Tennessee has talented players, though injuries have been an issue. Middleton returned from an ankle injury and tallied five points and three assists. She was especially adept at getting the ball inside.

“I thought she was solid,” Warlick said. “She battled.”

Middleton was joined by several teammates with that mind-set after halftime.

“We didn’t play hard until our backs were against the wall,” Warlick said.

And therein lies the problem. With two games left in the regular season, the Lady Vols still haven’t found a combination of players who will play hard all the time. The turnovers continue to pile up with 18 against LSU, most of which were unforced from stepping on the sideline to firing passes directly to Tigers, or worse, to no one in particular.

DeShields played under control and offensively aggressive after halftime – she tallied 19 points – and it made Tennessee a much better team, but it wasn’t enough to stave off another gut-wrenching ending for the team.

“I thought she was attacking the basket, and she was taking shots that Diamond can make,” Warlick said. “She decided she wanted to play, and she was a bright spot for us today.”

Warlick’s answers were relatively short in her post-game interview. She noted that Carter did foul on the last play and congratulated LSU on the win.

“They don’t look at their record,” Warlick said. “They just play basketball as hard as they can.”

The implication was clear – Tennessee plays hard when it wants to.

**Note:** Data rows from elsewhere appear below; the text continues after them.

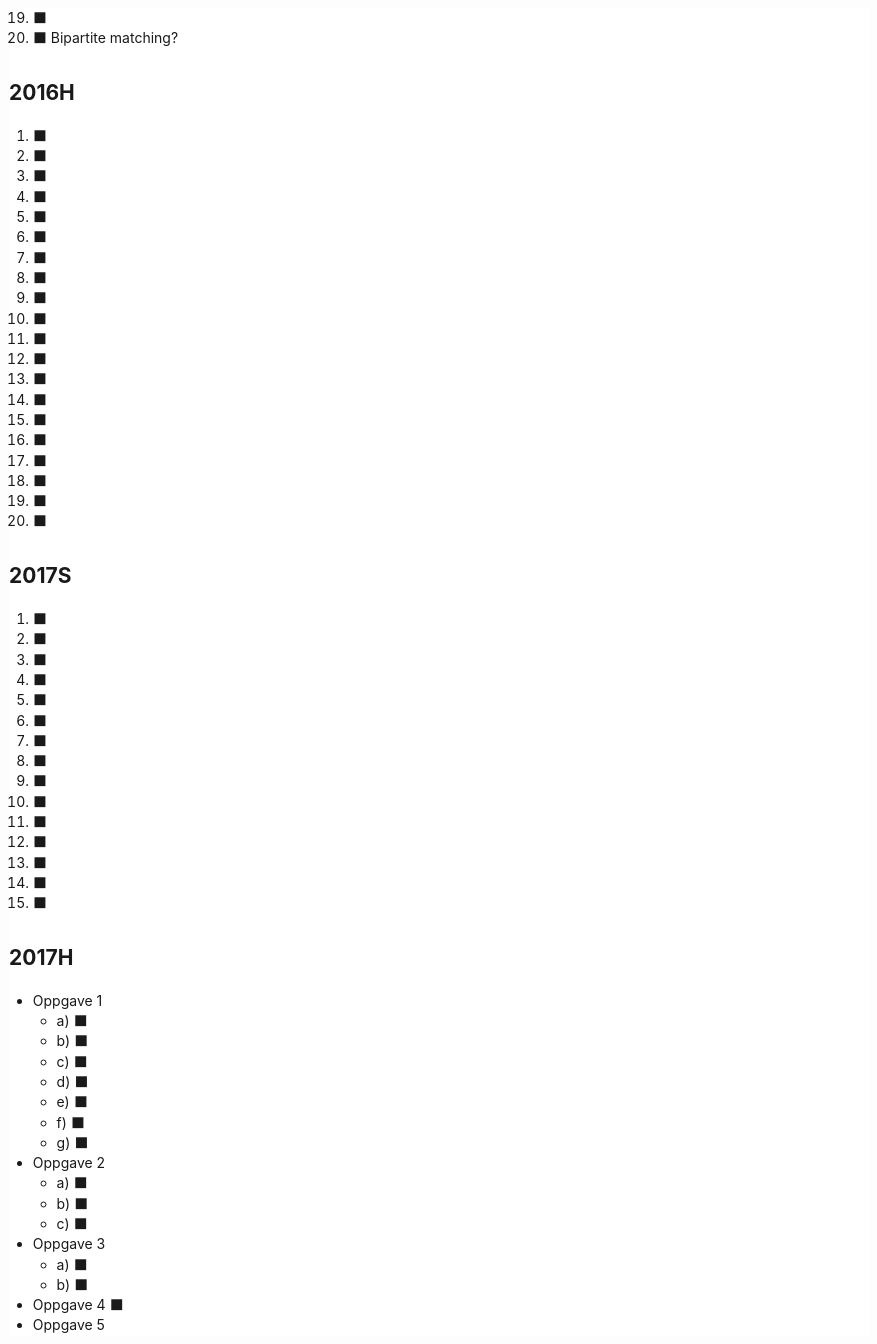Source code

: 19. ⬛ 
20. ⬛ Bipartite matching?

## 2016H

1. ⬛
2. ⬛
3. ⬛
4. ⬛
5. ⬛
6. ⬛
7. ⬛
8. ⬛
9. ⬛
10. ⬛
11. ⬛
12. ⬛
13. ⬛
14. ⬛
15. ⬛
16. ⬛
17. ⬛
18. ⬛
19. ⬛
20. ⬛

## 2017S

1. ⬛
2. ⬛
3. ⬛
4. ⬛
5. ⬛
6. ⬛
7. ⬛
8. ⬛
9. ⬛
10. ⬛
11. ⬛
12. ⬛
13. ⬛
14. ⬛
15. ⬛

## 2017H

* Oppgave 1
    * a) ⬛
    * b) ⬛
    * c) ⬛
    * d) ⬛
    * e) ⬛
    * f) ⬛
    * g) ⬛
* Oppgave 2
    * a) ⬛
    * b) ⬛
    * c) ⬛
* Oppgave 3
    * a) ⬛
    * b) ⬛
* Oppgave 4 ⬛
* Oppgave 5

Add the turnovers and missed free throws, and it’s a recipe for another loss.

“I can’t put it any simpler than that,” Warlick said.

The loss will weigh heavily on the Lady Vols as they slipped to ninth in the league – a win would have created a seven-team tie for fourth place in a bunched-up SEC – and will likely fall out of the AP top 25.

“We still have time to turn this around,” DeShields said. “It’s going to take team effort.”

It also will take the effort that DeShields showed in the second half. While the redshirt sophomore still deals with lower leg issues, that injury doesn’t explain the quick turnovers that are errant passes.

“My mistakes put me on the bench, and I think it was to my team’s detriment,” DeShields said.